_Excerpt provided:_
★ ★ ★ ★ ★ ★ ★

I believe the drive towards short-termism and task-centred social work leaves those children whom the care system is failing, adrift. There is no one task or series of tasks which can correct that. It is my belief that social work can also be therapeutic child care when a more holistic and committed approach is taken and when the organisational pressures can be successfully resisted. What is missing in my view is not only the long-term view but also long-term relationships. In the case examples given in Chapter 3 it is the presence of long-term relationships between social worker and client which are seen as crucial to providing successful holding and containment. Some useful questions to ask from time to time about these children as they move around the care system in addition to, “Has the statutory medical been done?” and “Has the Assessment and Action record been completed?” is “Who is this child in a stable relationship with?” or “Who is really preoccupied with and bearing all of these child’s interests in mind?”
In 1954, Clare Winnicott was able to write, “The main therapeutic experience for the child will not be in the relationship with the case worker but in his relationship with his foster parents”, (Winnicott 1954:11). This cannot be true for many children in care today. With a national shortage of foster placements and funding, who apart from a case worker will be in a position to form a therapeutic relationship? More importantly Winnicott writes that in using the word “holding” in social work this includes not only “acceptance” of the client and what he gives us but also what we do with what we accept, (ibid. 13).
In a short-term culture, long-term relationships are no longer seen as appropriate tools to use. Social work writers in the early 1960’s wrote books like Casework in Child Care (Kastell 1962); Relationship in Casework (Association of Psychiatric Social Workers 1963); and Child Care and Social Work (Winnicott 1964). All of these discuss the need for long-standing, reliable relationships with children in care. In the context of field social work with children in care today I believe that holding and containment as relationship need to have an increasing relevance. I do not think that agencies can offer this. I believe individual workers can. In the same way that I have argued that the process should be one of depth rather than surface, so it is one of attending to the process as well as to the task. This may be something of a repetition of an old message but it is this message of what is required to facilitate maturational processes which is being allowed to slip from social work training and practice. It is this message which must be held on to. As the Barclay Report indicated (see page 16) the task for social work training is about the acquisition and synthesis of knowledge which approaches more closely the totality of the client’s experience and of how the different elements of that experience interact and affect each other.

★ ★ ★ ★ ★ ★ ★

_Available data:_
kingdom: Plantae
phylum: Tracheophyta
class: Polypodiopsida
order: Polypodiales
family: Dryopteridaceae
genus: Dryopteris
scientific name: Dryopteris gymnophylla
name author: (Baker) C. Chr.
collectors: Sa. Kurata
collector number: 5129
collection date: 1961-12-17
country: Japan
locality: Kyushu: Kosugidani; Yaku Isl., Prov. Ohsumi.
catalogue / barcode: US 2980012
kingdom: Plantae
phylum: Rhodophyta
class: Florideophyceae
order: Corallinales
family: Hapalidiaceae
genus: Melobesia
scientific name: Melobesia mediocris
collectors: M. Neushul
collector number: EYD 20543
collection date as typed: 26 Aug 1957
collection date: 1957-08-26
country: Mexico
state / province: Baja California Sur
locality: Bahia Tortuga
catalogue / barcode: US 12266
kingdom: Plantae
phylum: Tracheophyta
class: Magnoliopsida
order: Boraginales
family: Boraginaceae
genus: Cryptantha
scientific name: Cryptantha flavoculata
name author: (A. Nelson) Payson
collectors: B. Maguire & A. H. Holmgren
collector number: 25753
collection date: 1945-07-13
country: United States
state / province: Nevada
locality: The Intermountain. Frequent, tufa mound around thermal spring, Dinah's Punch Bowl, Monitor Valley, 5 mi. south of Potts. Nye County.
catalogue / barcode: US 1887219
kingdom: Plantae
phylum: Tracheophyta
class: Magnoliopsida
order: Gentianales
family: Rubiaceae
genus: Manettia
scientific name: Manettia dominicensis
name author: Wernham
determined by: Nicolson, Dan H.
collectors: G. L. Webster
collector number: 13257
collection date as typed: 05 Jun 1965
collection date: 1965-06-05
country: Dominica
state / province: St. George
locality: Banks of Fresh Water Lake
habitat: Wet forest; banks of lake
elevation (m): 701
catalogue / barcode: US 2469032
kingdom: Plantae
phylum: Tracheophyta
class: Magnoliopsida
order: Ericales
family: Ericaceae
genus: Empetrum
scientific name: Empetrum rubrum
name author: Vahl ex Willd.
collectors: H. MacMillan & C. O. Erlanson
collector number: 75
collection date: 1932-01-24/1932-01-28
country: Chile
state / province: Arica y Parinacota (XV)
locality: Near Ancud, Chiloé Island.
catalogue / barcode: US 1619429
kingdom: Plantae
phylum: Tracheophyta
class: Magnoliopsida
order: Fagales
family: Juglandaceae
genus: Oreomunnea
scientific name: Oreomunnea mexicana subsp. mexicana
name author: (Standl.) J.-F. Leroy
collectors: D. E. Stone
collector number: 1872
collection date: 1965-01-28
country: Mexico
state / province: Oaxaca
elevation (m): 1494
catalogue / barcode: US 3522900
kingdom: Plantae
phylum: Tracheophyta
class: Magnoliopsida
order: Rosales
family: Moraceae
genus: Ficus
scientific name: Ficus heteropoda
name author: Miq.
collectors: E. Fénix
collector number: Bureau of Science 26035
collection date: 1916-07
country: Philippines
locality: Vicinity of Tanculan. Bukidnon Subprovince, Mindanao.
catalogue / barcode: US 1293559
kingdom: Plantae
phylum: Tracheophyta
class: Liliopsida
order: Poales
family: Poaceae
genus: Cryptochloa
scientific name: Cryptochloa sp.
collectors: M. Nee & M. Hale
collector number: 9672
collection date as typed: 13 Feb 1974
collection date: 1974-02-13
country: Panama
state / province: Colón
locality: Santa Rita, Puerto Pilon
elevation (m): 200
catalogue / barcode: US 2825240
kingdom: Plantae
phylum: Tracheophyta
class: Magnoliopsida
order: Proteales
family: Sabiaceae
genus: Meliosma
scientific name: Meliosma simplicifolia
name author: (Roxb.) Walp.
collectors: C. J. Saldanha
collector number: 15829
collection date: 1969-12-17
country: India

★ ★ ★ ★ ★ ★ ★

_Problems to work on:_
(1) From the passage on social work, list the titles of the books that social work writers wrote in the early 1960s.
(2) Rewrite the passage on social work starting at "In 1954, Clare" and ending at "accept, (ibid. 13).", with "foster parents" changed to "carers".
The entries are unrelated to the passage on social work and stand as separate material.

_Solutions to the exercise:_
(1)
Casework in Child Care
Relationship in Casework
Child Care and Social Work

(2)
In 1954, Clare Winnicott was able to write, “The main therapeutic experience for the child will not be in the relationship with the case worker but in his relationship with his carers”, (Winnicott 1954:11). This cannot be true for many children in care today. With a national shortage of foster placements and funding, who apart from a case worker will be in a position to form a therapeutic relationship? More importantly Winnicott writes that in using the word “holding” in social work this includes not only “acceptance” of the client and what he gives us but also what we do with what we accept, (ibid. 13).